The creation of the Defense Department — which married the War Department and the Navy Department and birthed the Air Force Department, then demoted all three services to sub-cabinet status — was a major part of the enormous 1947 federal reorganization of the military and spy services. It would be generous to say that it worked at all — it certainly did not end or even reduce the bureaucratic battles that have always plagued the armed services. And it took years for the services to reach a new equilibrium in matters of appropriations and missions.

Defending America

Oddly enough, only two of the 22 major agencies in the new Department of Homeland Security will be transferred from the Department of Defense — a small communications agency and a newly-created biowarfare agency. Everything else military stays where it is. And more than 78 other federal agencies the administration counts as playing a role in homeland security will not be transferred to the new department — not the FBI, not any of the spying agencies, not the federal structure of the National Guard, not the consular offices that decide which foreigners will receive visas to enter the United States.

Citizens should question the strategy for homeland security that led to this reorganization.
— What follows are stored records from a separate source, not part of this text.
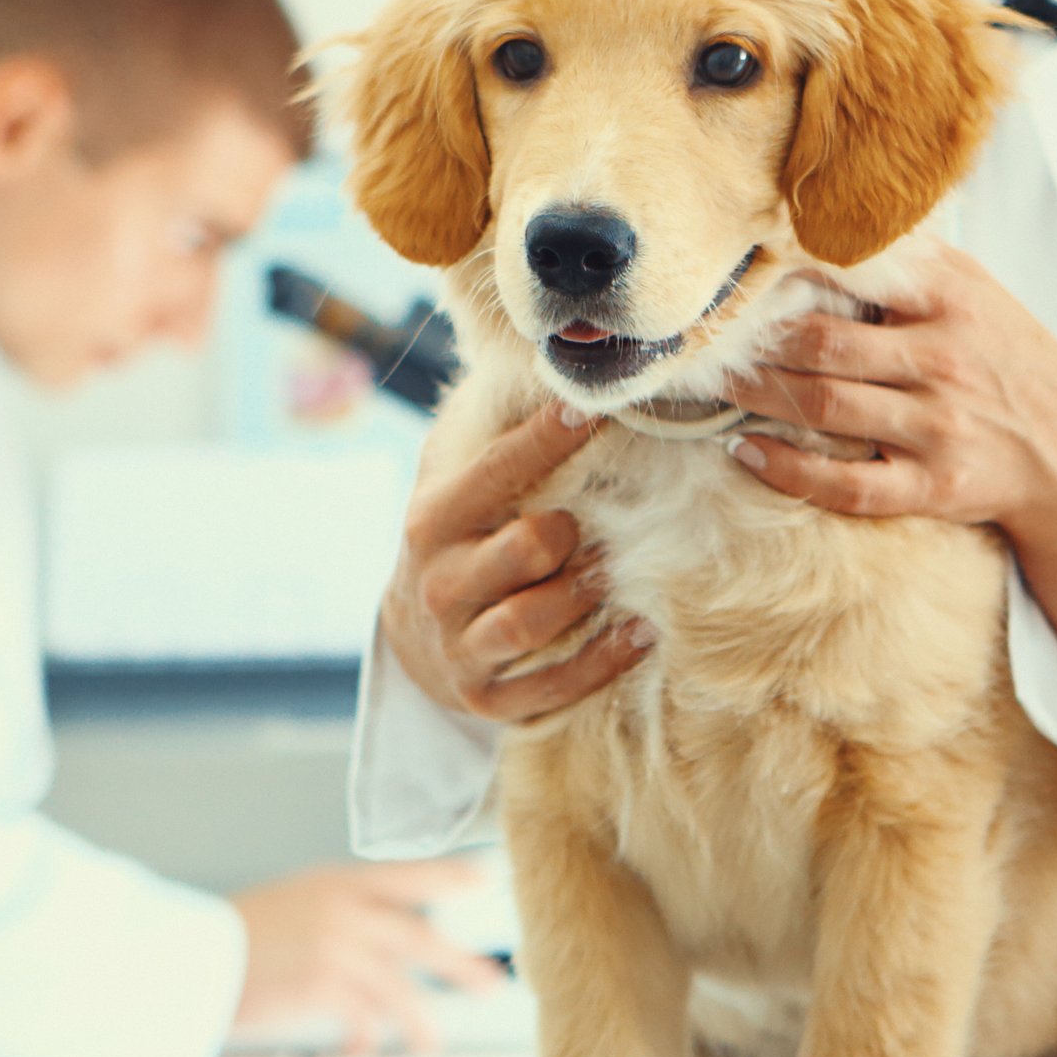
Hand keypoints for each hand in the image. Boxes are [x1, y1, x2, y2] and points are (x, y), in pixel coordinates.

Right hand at [232, 860, 507, 1055]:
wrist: (187, 952)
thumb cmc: (230, 933)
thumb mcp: (291, 902)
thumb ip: (337, 913)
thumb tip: (375, 940)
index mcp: (335, 881)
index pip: (405, 875)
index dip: (447, 877)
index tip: (482, 880)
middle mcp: (342, 909)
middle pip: (418, 938)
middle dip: (459, 964)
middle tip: (491, 984)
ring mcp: (336, 947)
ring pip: (398, 987)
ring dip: (419, 1020)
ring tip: (430, 1042)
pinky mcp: (322, 985)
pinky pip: (362, 1018)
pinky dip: (363, 1038)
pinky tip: (361, 1049)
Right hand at [380, 403, 651, 722]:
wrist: (416, 639)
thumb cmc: (458, 538)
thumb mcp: (451, 479)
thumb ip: (485, 427)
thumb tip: (534, 359)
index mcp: (432, 520)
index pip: (494, 472)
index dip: (546, 438)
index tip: (593, 410)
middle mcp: (441, 584)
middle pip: (523, 549)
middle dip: (569, 532)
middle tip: (592, 522)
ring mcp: (461, 645)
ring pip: (532, 620)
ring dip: (585, 593)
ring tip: (618, 571)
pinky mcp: (486, 698)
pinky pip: (552, 685)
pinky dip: (601, 661)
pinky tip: (641, 632)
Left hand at [723, 247, 1056, 544]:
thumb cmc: (1009, 362)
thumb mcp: (977, 293)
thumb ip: (910, 262)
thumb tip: (826, 218)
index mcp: (950, 299)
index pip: (852, 271)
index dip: (784, 270)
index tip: (735, 269)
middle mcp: (943, 359)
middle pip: (822, 342)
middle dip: (754, 341)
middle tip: (704, 337)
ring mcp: (938, 425)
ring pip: (825, 406)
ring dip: (757, 396)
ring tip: (714, 384)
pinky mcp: (935, 486)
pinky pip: (848, 483)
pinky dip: (789, 469)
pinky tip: (746, 453)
And perhaps they would, were it not painfully clear that the reorganization preceded the strategy, and that the strategy still does not exist.
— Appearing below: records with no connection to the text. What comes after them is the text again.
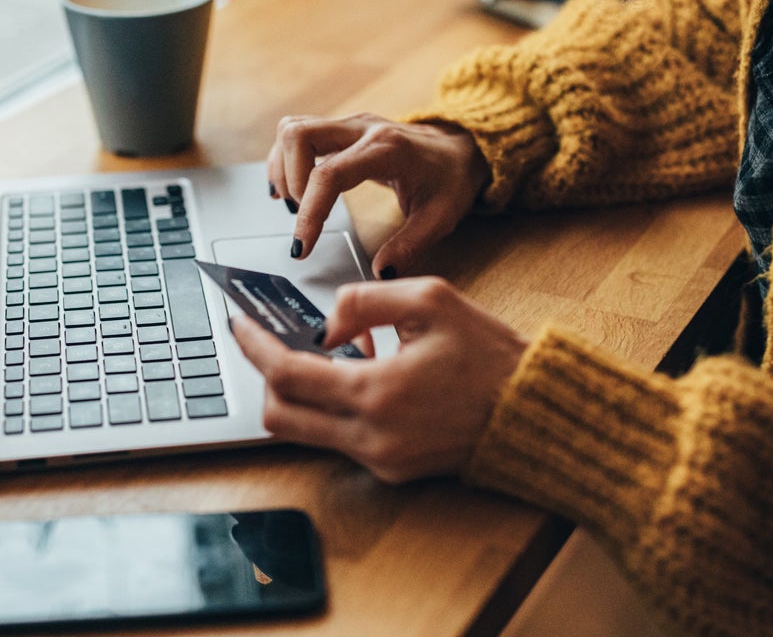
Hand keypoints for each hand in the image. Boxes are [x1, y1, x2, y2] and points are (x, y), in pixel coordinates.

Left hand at [229, 277, 527, 483]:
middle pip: (280, 416)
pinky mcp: (392, 471)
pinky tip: (361, 376)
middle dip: (266, 376)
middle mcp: (371, 437)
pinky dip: (334, 407)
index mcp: (377, 393)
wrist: (534, 413)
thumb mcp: (431, 300)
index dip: (254, 347)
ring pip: (304, 431)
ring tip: (329, 354)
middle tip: (271, 342)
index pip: (287, 375)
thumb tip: (325, 325)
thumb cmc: (490, 355)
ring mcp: (380, 460)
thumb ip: (364, 300)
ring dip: (301, 392)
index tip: (238, 324)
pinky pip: (338, 439)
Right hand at [267, 113, 487, 278]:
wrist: (460, 148)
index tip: (302, 246)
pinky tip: (291, 188)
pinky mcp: (341, 129)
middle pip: (299, 135)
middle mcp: (362, 128)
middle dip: (289, 180)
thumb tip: (380, 272)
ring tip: (295, 203)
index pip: (329, 174)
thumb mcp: (441, 218)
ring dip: (283, 168)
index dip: (310, 212)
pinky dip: (285, 160)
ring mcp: (349, 124)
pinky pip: (298, 133)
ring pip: (293, 129)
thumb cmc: (450, 179)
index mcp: (387, 149)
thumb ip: (410, 246)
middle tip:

Defending the people of the United States from terrorism will require clear strategies and effective management. The people should demand that Congress provide them. The best way? Abandon the Department of Homeland Security and all its agencies’ civil-service connections, past and present. Homeland security is a military mission, so the homeland-security agencies, including the Coast Guard, the Border Patrol, the Immigration and Naturalization Service, the Secret Service and more should be brought under military discipline in the Department of Defense.